* EXERCISE DETAILS *
Resume the message on arrays and vectors below, writing on from its final sentence.

[Date Prev][Date Next][Thread Prev][Thread Next][Date Index][Thread Index]

arrays and vectors (long carefully-thought-out message)



I prefer the "simple switch" to the "RPG memorial" proposal, with one
modification to be found below.  The reason for this preference is that
it makes the "good" name, STRING for example, refer to the general class
of objects, relegating the efficiency decision to a modifier ("simple").
The alternative makes the efficiency issue too visible to the casual user,
in my opinion.  You have to always be thinking "do I only want this to
work for efficient strings, which are called strings, or should it work
for all kinds of strings, which are called arrays of characters?".
Better to say, "well this works for strings, and hmm, is it worth
restricting it to simple-strings to squeeze out maximal efficiency"?

Lest this seem like I am trying to sabotage the efficiency of Lisp
implementations that are stuck with "stock" hardware, consider the
following:

In the simple switch proposal, how is (MAKE-ARRAY 100) different from
(MAKE-ARRAY 100 :SIMPLE T)?  In fact, there is only one difference--it is
an error to use ADJUST-ARRAY-SIZE on the latter array, but not on the
former.  Except for this, simpleness consists, simply, of the absence of
options.  This suggests to me that the :SIMPLE option be flushed, and
instead a :ADJUSTABLE-SIZE option be added (see, I pronounce the colons).
Even on the Lisp machine, where :ADJUSTABLE-SIZE makes no difference, I
think it would be an improvement, merely for documentation purposes.  Now
everything makes sense: if you don't ask for any special features in your
arrays, you get simple ones, which is consistent with the behavior of the
sequence functions returning simple arrays always.  And if some
implementation decides they need the sequence functions to return
non-simple arrays, they can always add additional keywords to them to so
specify.  The only time you need to know about the word "simple" at all is
if you are making type declarations for efficiency, in which case you have
to decide whether to declare something to be a STRING or a SIMPLE-STRING.
And it makes sense that the more restrictive declaration be a longer word.
This also meets RPG's objection, which I think boils down to the fact
that he thought it was stupid to have :SIMPLE T all over his programs.
He was right.

I'm fairly sure that I don't understand the portability issues that KMP
brought up (I don't have a whole lot of time to devote to this).  But I
think that in my proposal STRINGP and SIMPLE-STRINGP are never the same
in any implementation; for instance, in the Lisp machine STRINGP is true
of all strings, while SIMPLE-STRINGP is only true of those that do not
have fill-pointers.  If we want to legislate that the :ADJUSTABLE-SIZE
option is guaranteed to turn off SIMPLE-STRINGP, I expect I can dig up
a bit somewhere to remember the value of the option.  This would in fact
mean that simple-ness is a completely implementation-independent concept,
and the only implementation-dependence is how much (if any) efficiency
you gain by using it, and how much of that efficiency you get for free
and how much you get only if you make declarations.

Extracted page text data
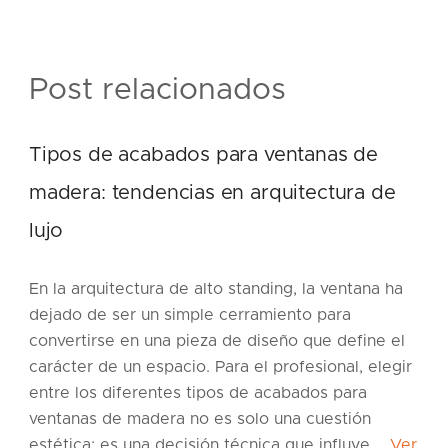
Post relacionados
Tipos de acabados para ventanas de
madera: tendencias en arquitectura de
lujo
En la arquitectura de alto standing, la ventana ha
dejado de ser un simple cerramiento para
convertirse en una pieza de diseño que define el
carácter de un espacio. Para el profesional, elegir
entre los diferentes tipos de acabados para
ventanas de madera no es solo una cuestión
estética: es una decisión técnica que influye …
Ver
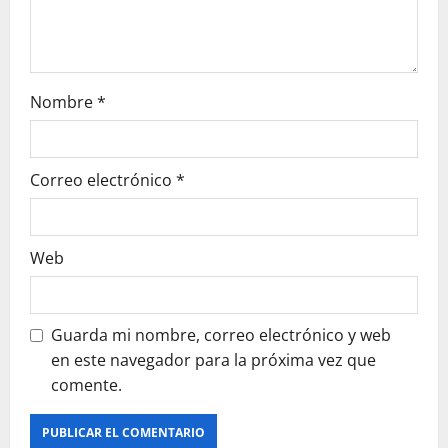
Nombre
*
Correo electrónico
*
Web
Guarda mi nombre, correo electrónico y web
en este navegador para la próxima vez que
comente.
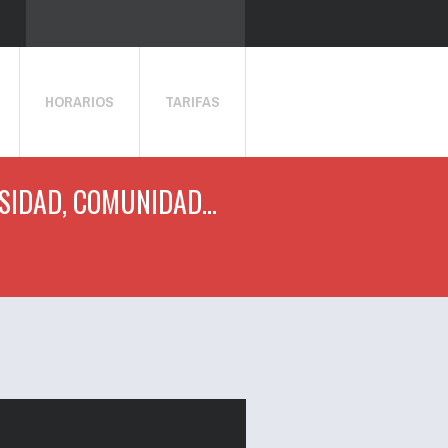
HORARIOS
TARIFAS
SIDAD, COMUNIDAD...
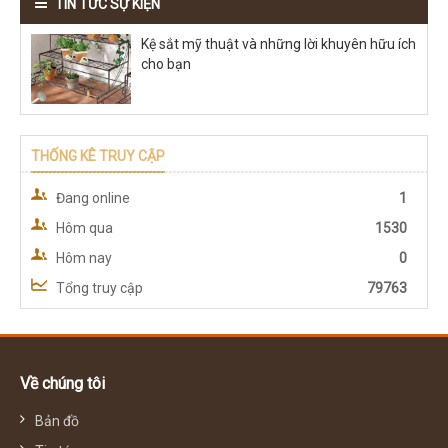
TIN TỨC SỰ KIỆN
Kệ sắt mỹ thuật và những lời khuyên hữu ích
cho bạn
THỐNG KÊ TRUY CẬP
Đang online
1
Hôm qua
1530
Hôm nay
0
Tổng truy cập
79763
Về chúng tôi
Bản đồ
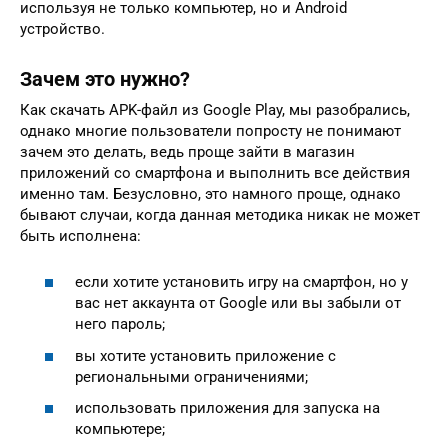
используя не только компьютер, но и Android
устройство.
Зачем это нужно?
Как скачать APK-файл из Google Play, мы разобрались,
однако многие пользователи попросту не понимают
зачем это делать, ведь проще зайти в магазин
приложений со смартфона и выполнить все действия
именно там. Безусловно, это намного проще, однако
бывают случаи, когда данная методика никак не может
быть исполнена:
если хотите установить игру на смартфон, но у
вас нет аккаунта от Google или вы забыли от
него пароль;
вы хотите установить приложение с
региональными ограничениями;
использовать приложения для запуска на
компьютере;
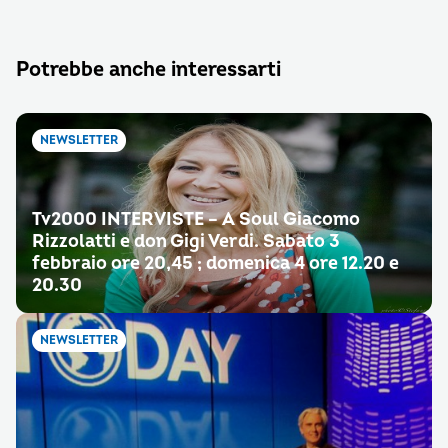
Potrebbe anche interessarti
NEWSLETTER
Tv2000 INTERVISTE – A Soul Giacomo
Rizzolatti e don Gigi Verdi. Sabato 3
febbraio ore 20,45 ; domenica 4 ore 12.20 e
20.30
NEWSLETTER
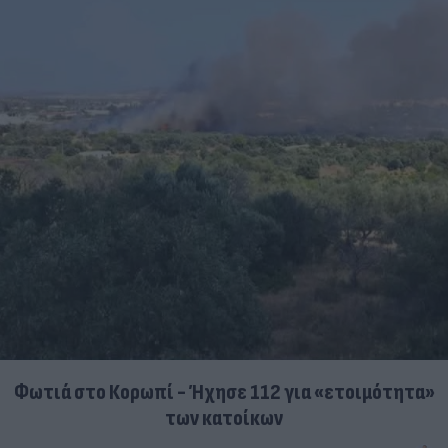
Φωτιά στο Κορωπί - Ήχησε 112 για «ετοιμότητα»
των κατοίκων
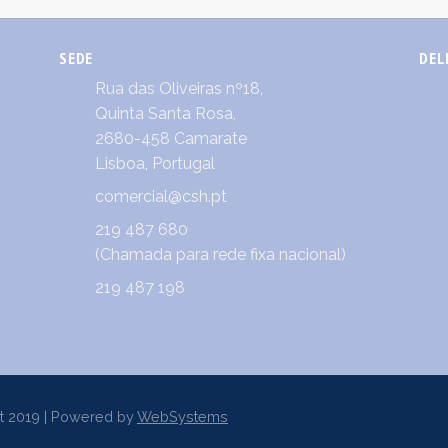
SEDE
DEL
Rua das Oliveiras nº18,
Quinta Santa Rosa,
2680-458 Camarate
Lisboa, Portugal
comercial@csh.pt
219 487 680
(Chamada para rede fixa nacional)
219 487 198
t 2019 | Powered by
WebSystems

* REPLY *
Perhaps the last sentence isn't obvious to everyone.  On the LM-2 Lisp
machine, a simple string is faster than a non-simple string for many
operations.  This speed-up happens regardless of declarations; it is a
result of a run-time dispatch to either fast microcode or slow microcode.
On the VAX with a dumb compiler and no tuning, a simple string is only
faster if you make declarations.  On the VAX with a dumb compiler but some
obvious tuning of sequence and string primitives to move type checks out of
inner loops (making multiple copies of the inner loop), simple strings are
faster for these operations, but still slow for AREF unless you make a type
declaration.  On the VAX with a medium-smart compiler that does the same
sort of tuning on user functions, simple strings are faster for user
functions, too, if you only declare (OPTIMIZE SPEED) [assuming that the
compiler prefers space over speed by default, which is the right choice in
most implementations], and save space as well as time if you go whole hog
and make a type declaration.  On the 3600 Lisp machine, you have sort of a
combination of the first case and the last case.

I also support the #* syntax for bit vectors, rather than the #" syntax.
It's probably mere temporal accident that the simple switch proposal
uses #" while the RPG memorial proposal uses #*.

To sum up:

A vector is a 1-dimensional array.  It prints as #(foo bar) or #<array...>
depending on the value of a switch.

A string is a vector of characters.  It always prints as "foo".  Unlike
all other arrays, strings self-evaluate and are compared by EQUAL.

A bit-vector is a vector of bits.  It always prints as #*101.  Since as
far as I can tell these are redundant with integers, perhaps like integers
they should self-evaluate and be compared by EQUAL.  I don't care.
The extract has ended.